Created attachment 301447 [details] dmesg output at time of error I have a router with multiple Intel I225-V ethernet controllers. eth0, 1, 2 are bridged (br-lan). After powering down a computer connected through eth0, errors started showing up in dmesg (see attachment) and packet loss increased.

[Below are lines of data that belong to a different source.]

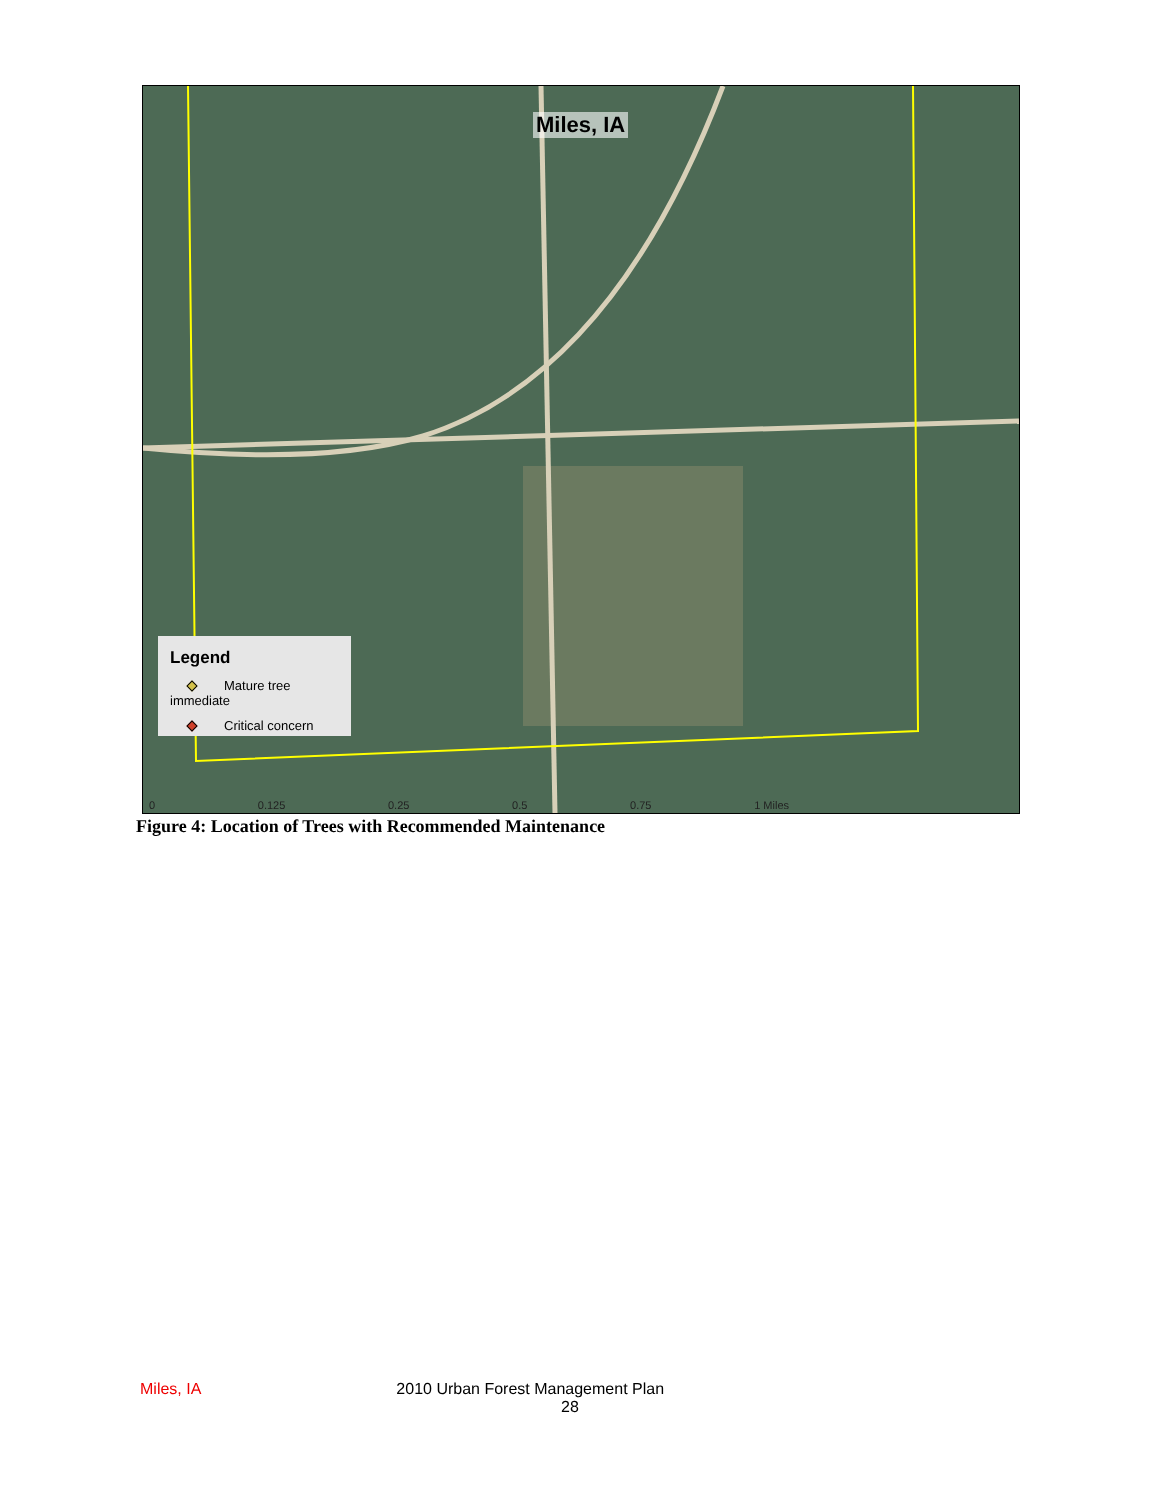Miles, IA
Legend
Mature tree immediate
Critical concern
0 0.125 0.25 0.5 0.75 1 Miles
Figure 4: Location of Trees with Recommended Maintenance
Miles, IA 2010 Urban Forest Management Plan
28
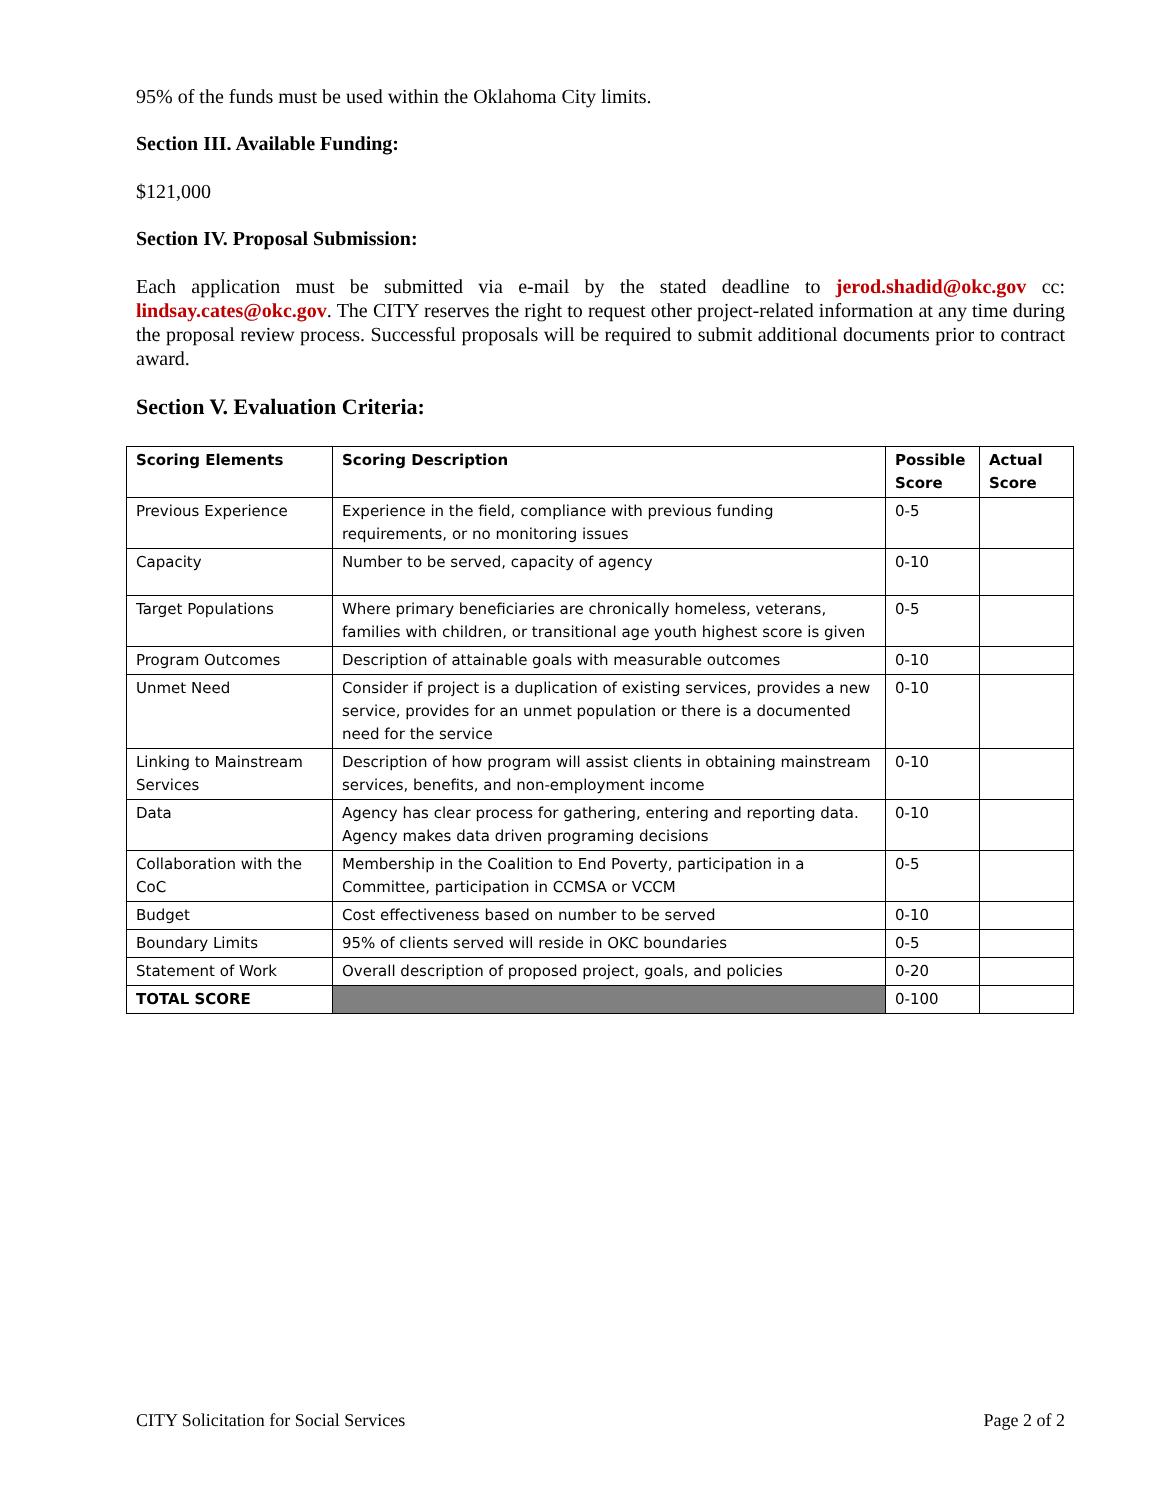95% of the funds must be used within the Oklahoma City limits.
Section III. Available Funding:
$121,000
Section IV. Proposal Submission:
Each application must be submitted via e-mail by the stated deadline to jerod.shadid@okc.gov cc: lindsay.cates@okc.gov. The CITY reserves the right to request other project-related information at any time during the proposal review process. Successful proposals will be required to submit additional documents prior to contract award.
Section V. Evaluation Criteria:
| Scoring Elements | Scoring Description | Possible Score | Actual Score |
| --- | --- | --- | --- |
| Previous Experience | Experience in the field, compliance with previous funding requirements, or no monitoring issues | 0-5 | |
| Capacity | Number to be served, capacity of agency | 0-10 | |
| Target Populations | Where primary beneficiaries are chronically homeless, veterans, families with children, or transitional age youth highest score is given | 0-5 | |
| Program Outcomes | Description of attainable goals with measurable outcomes | 0-10 | |
| Unmet Need | Consider if project is a duplication of existing services, provides a new service, provides for an unmet population or there is a documented need for the service | 0-10 | |
| Linking to Mainstream Services | Description of how program will assist clients in obtaining mainstream services, benefits, and non-employment income | 0-10 | |
| Data | Agency has clear process for gathering, entering and reporting data. Agency makes data driven programing decisions | 0-10 | |
| Collaboration with the CoC | Membership in the Coalition to End Poverty, participation in a Committee, participation in CCMSA or VCCM | 0-5 | |
| Budget | Cost effectiveness based on number to be served | 0-10 | |
| Boundary Limits | 95% of clients served will reside in OKC boundaries | 0-5 | |
| Statement of Work | Overall description of proposed project, goals, and policies | 0-20 | |
| TOTAL SCORE | | 0-100 | |
CITY Solicitation for Social Services Page 2 of 2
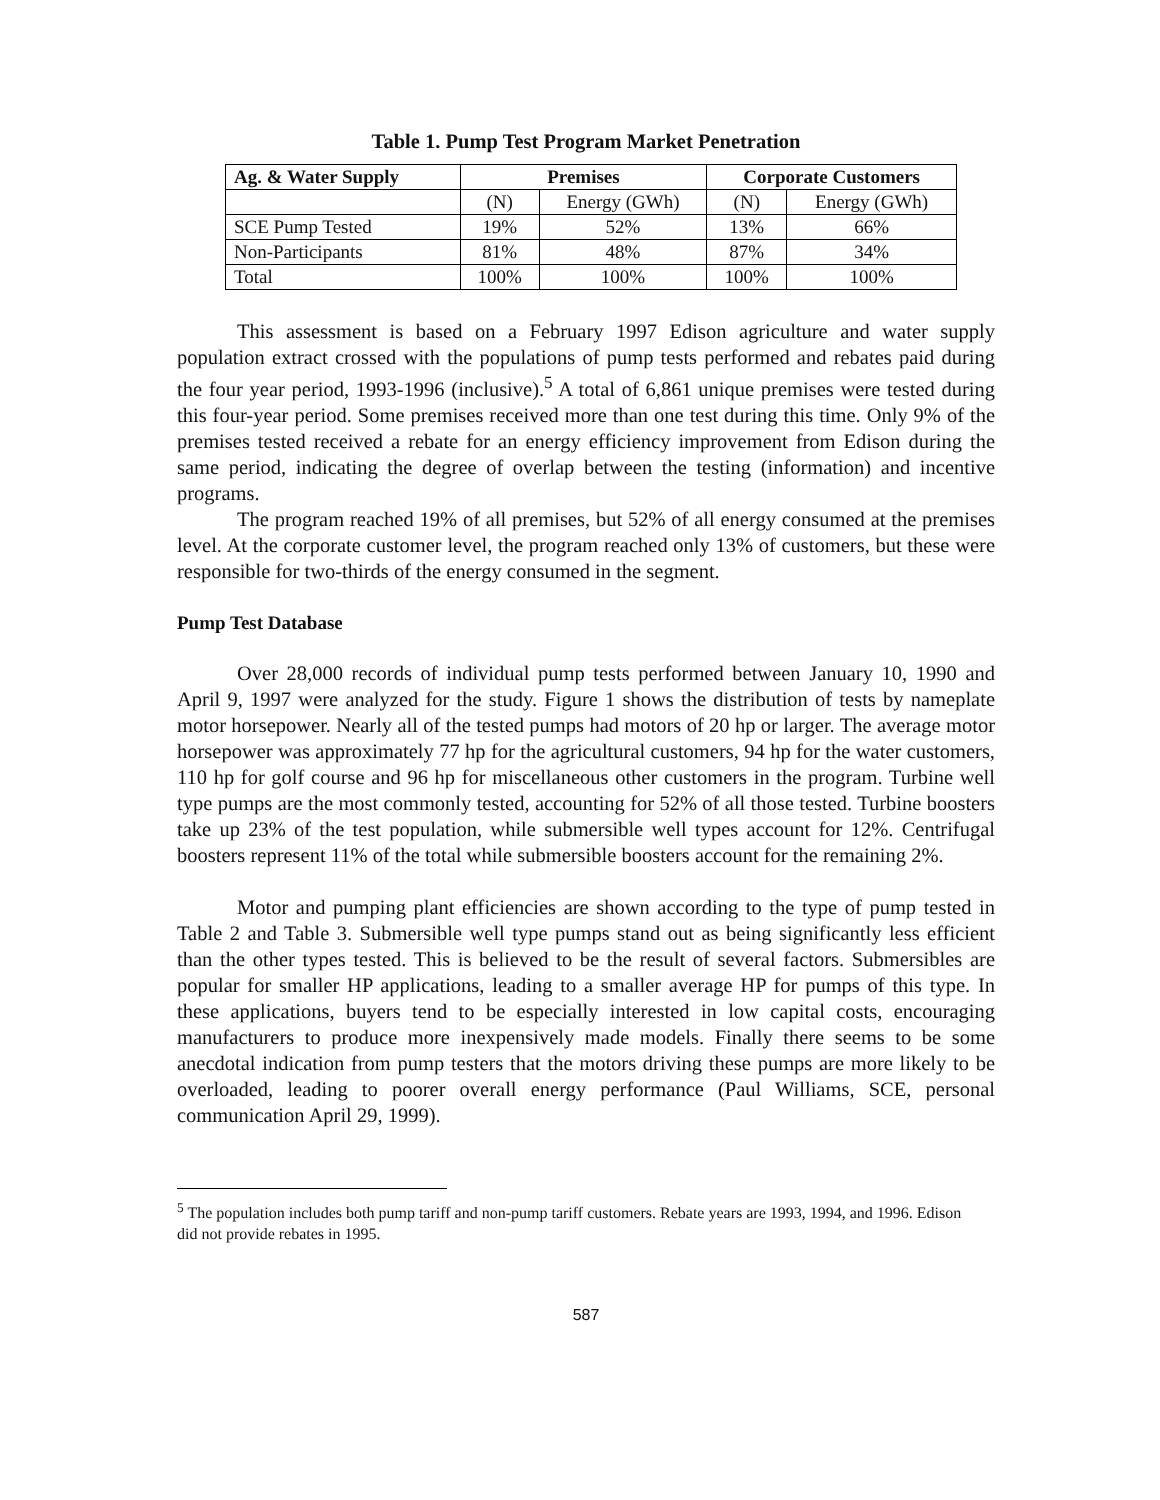Table 1. Pump Test Program Market Penetration
| Ag. & Water Supply | Premises | | Corporate Customers | |
| --- | --- | --- | --- | --- |
| | (N) | Energy (GWh) | (N) | Energy (GWh) |
| SCE Pump Tested | 19% | 52% | 13% | 66% |
| Non-Participants | 81% | 48% | 87% | 34% |
| Total | 100% | 100% | 100% | 100% |
This assessment is based on a February 1997 Edison agriculture and water supply population extract crossed with the populations of pump tests performed and rebates paid during the four year period, 1993-1996 (inclusive).<sup>5</sup> A total of 6,861 unique premises were tested during this four-year period. Some premises received more than one test during this time. Only 9% of the premises tested received a rebate for an energy efficiency improvement from Edison during the same period, indicating the degree of overlap between the testing (information) and incentive programs.
The program reached 19% of all premises, but 52% of all energy consumed at the premises level. At the corporate customer level, the program reached only 13% of customers, but these were responsible for two-thirds of the energy consumed in the segment.
Pump Test Database
Over 28,000 records of individual pump tests performed between January 10, 1990 and April 9, 1997 were analyzed for the study. Figure 1 shows the distribution of tests by nameplate motor horsepower. Nearly all of the tested pumps had motors of 20 hp or larger. The average motor horsepower was approximately 77 hp for the agricultural customers, 94 hp for the water customers, 110 hp for golf course and 96 hp for miscellaneous other customers in the program. Turbine well type pumps are the most commonly tested, accounting for 52% of all those tested. Turbine boosters take up 23% of the test population, while submersible well types account for 12%. Centrifugal boosters represent 11% of the total while submersible boosters account for the remaining 2%.
Motor and pumping plant efficiencies are shown according to the type of pump tested in Table 2 and Table 3. Submersible well type pumps stand out as being significantly less efficient than the other types tested. This is believed to be the result of several factors. Submersibles are popular for smaller HP applications, leading to a smaller average HP for pumps of this type. In these applications, buyers tend to be especially interested in low capital costs, encouraging manufacturers to produce more inexpensively made models. Finally there seems to be some anecdotal indication from pump testers that the motors driving these pumps are more likely to be overloaded, leading to poorer overall energy performance (Paul Williams, SCE, personal communication April 29, 1999).
<sup>5</sup> The population includes both pump tariff and non-pump tariff customers. Rebate years are 1993, 1994, and 1996. Edison did not provide rebates in 1995.
587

Repo for the kernel package used: https://github.com/archlinux/svntogit-packages/tree/36002ee46aa77239515447c045b2721ac5b3edd3/repos/core-x86_64 Build script (basically just checks out the source and runs prepare, build, package): https://raw.githubusercontent.com/archlinux/svntogit-packages/36002ee46aa77239515447c045b2721ac5b3edd3/repos/core-x86_64/PKGBUILD Config: https://raw.githubusercontent.com/archlinux/svntogit-packages/36002ee46aa77239515447c045b2721ac5b3edd3/repos/core-x86_64/config
Created attachment 302959 [details] dmesg lts-5.15.70 It also happened with an lts kernel: Linux version 5.15.70-1-lts (linux-lts@archlinux) (gcc (GCC) 12.2.0, GNU ld (GNU Binutils) 2.39.0) #1 SMP Fri, 23 Sep 2022 16:05:15 +0000 I will attach the dmesg output at the time again.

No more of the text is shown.